Bulgaria has officially become the 21st member of the eurozone, surpassing wealthier candidates like Poland, Hungary, and the Czech Republic in the process. The adoption of the euro marks the latest milestone in Bulgaria's integration into European institutions, following its accession to NATO, the EU, and the Schengen zone. However, the transition has exposed deep divisions within the country.

Public opinion split along generational and urban-rural lines

For younger, urban, and entrepreneurial Bulgarians, the euro represents an opportunity for economic growth and greater European connectivity. Many see it as a logical step in the country's modernization. In contrast, older and rural populations view the replacement of the Bulgarian lev with skepticism and resentment. The lev, which has been the national currency since 1881, has been pegged to the euro since 1997, but its abandonment has stirred concerns about losing national identity and economic control.

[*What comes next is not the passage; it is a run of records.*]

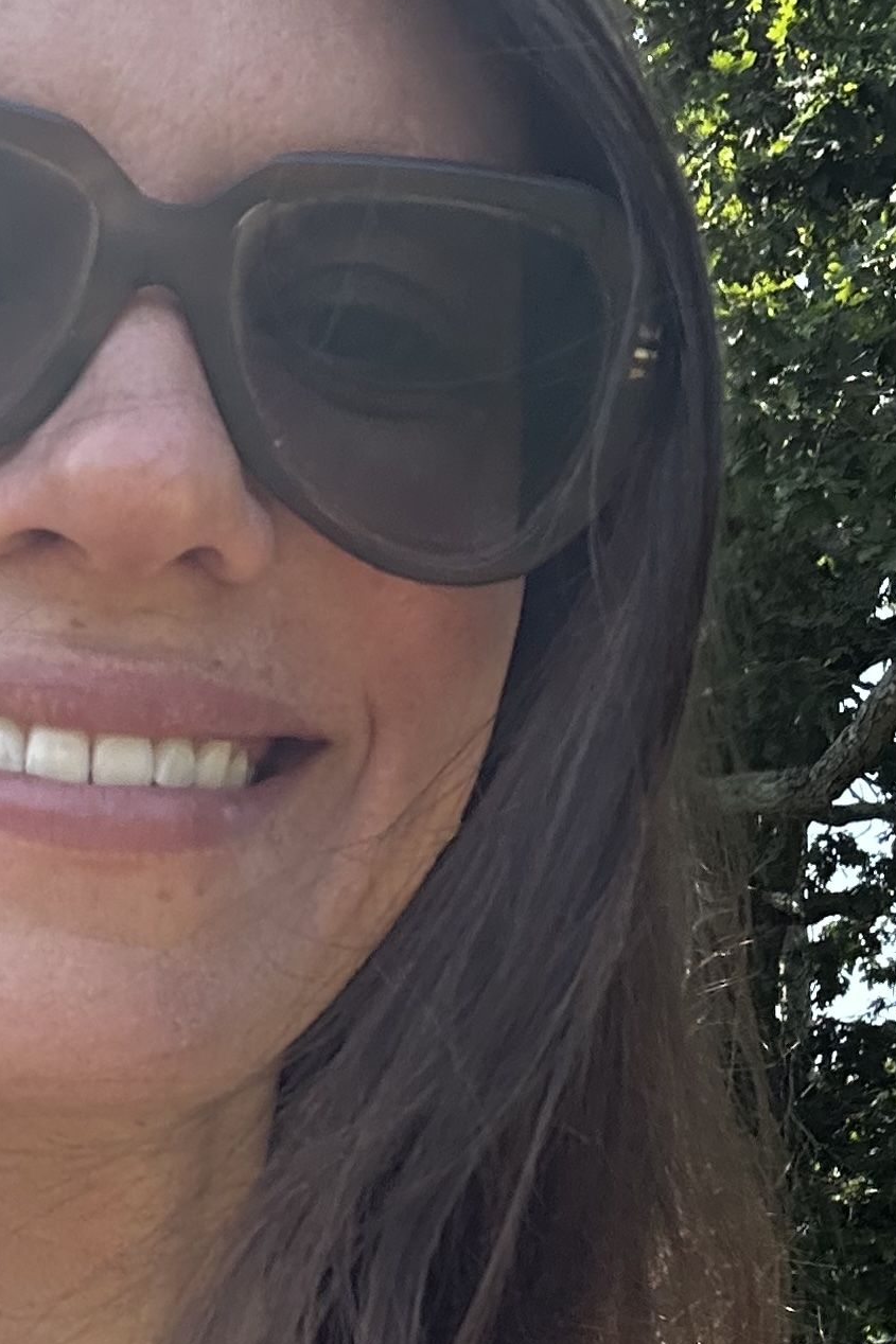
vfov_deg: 26.3
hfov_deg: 17.4
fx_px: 2838
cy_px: 1026
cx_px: -67
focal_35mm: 76
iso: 25
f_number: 1.9
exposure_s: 1/232
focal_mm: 2.69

Opinion polls indicate a nearly even split among Bulgaria's 6.5 million citizens regarding the euro. Political instability has further complicated the transition. Prime Minister Rosen Zhelyazkov's coalition government collapsed on December 11 after losing a confidence vote triggered by protests against the 2026 budget. Bulgaria has held seven elections in the past four years, with an eighth likely in early 2026.

"I don't want the euro, and I don't like the way it has been imposed on us. If there were a referendum, I reckon 70% of the people would vote against it."

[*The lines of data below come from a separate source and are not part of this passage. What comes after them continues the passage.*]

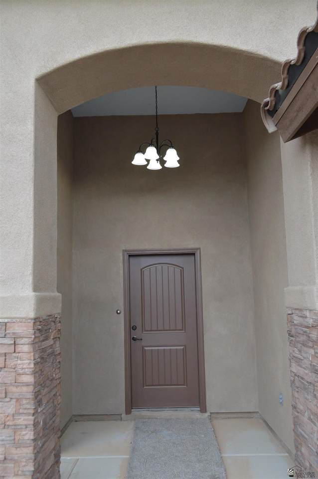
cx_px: 159
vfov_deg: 62.0
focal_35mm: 30
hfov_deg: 43.5
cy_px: 240
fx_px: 398
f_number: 5.6
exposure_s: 1/125
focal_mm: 20
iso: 400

Todor, 50, small business owner in Gabrovo

President Rumen Radev proposed a referendum on euro adoption, but the outgoing government rejected the idea. Todor, who runs a business producing colored plastics for the domestic market, reported a difficult year due to high inflation and declining sales, which he attributes to public anxiety over the currency change.

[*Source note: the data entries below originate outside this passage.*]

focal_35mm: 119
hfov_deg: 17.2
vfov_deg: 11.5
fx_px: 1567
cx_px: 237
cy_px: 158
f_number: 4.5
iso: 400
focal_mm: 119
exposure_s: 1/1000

Business owners weigh risks and opportunities

While some entrepreneurs share Todor's concerns, others are more optimistic. Ognian Enev, a 60-year-old tea shop owner in Sofia, described the euro as a "technical change" that doesn't bother him. He noted that many Bulgarians, particularly those purchasing property or cars, are already accustomed to euro-denominated prices. Additionally, the 1.2 million Bulgarians living abroad have been sending remittances in euros for years.

Like many retailers, Ognian has prepared for the transition by stocking euro coins and small-denomination notes. Throughout January, customers can pay in either lev or euros, but change will be given in euros. Starting February 1, the lev will no longer be accepted as legal tender.

Ognian hopes the euro will boost trade, as many of his flavored and fruit teas come from eurozone suppliers, while his premium teas are imported from China and Japan. Since August 2025, Bulgarian law has required all shops to display prices in both currencies to ease the transition.

Economic and symbolic measures to ease transition

The exchange rate between the lev and euro has been fixed at 1.95583 lev per euro, simplifying conversions. To address fears of price gouging, consumer protection watchdogs have been established. Some prices, such as public transport fares in Sofia, have even been rounded down slightly to mitigate concerns.

The design of the new euro coins reflects efforts to preserve Bulgarian identity. The €1 coin features St. Ivan of Rila, while the €2 coin depicts Paisius of Hilendar, an 18th-century monk and national revival figure. The smaller euro cent coins display the Madara Rider, an 8th-century rock relief symbolizing early Bulgarian statehood.

Uncertain future: Baltic success or Italian stagnation?

The long-term impact of the euro on Bulgaria remains uncertain. Observers point to two contrasting models: the "Baltic model," where Estonia, Latvia, and Lithuania combined euro adoption with structural reforms, attracting investment and reducing corruption; and the "Italian model," characterized by economic stagnation following the currency switch.

"I'm afraid we'll be more like Italy."

Ognian Enev, tea shop owner in Sofia

As Bulgaria navigates this transition, the country's ability to implement reforms and maintain public trust will determine whether the euro becomes a catalyst for growth or a source of prolonged economic challenges.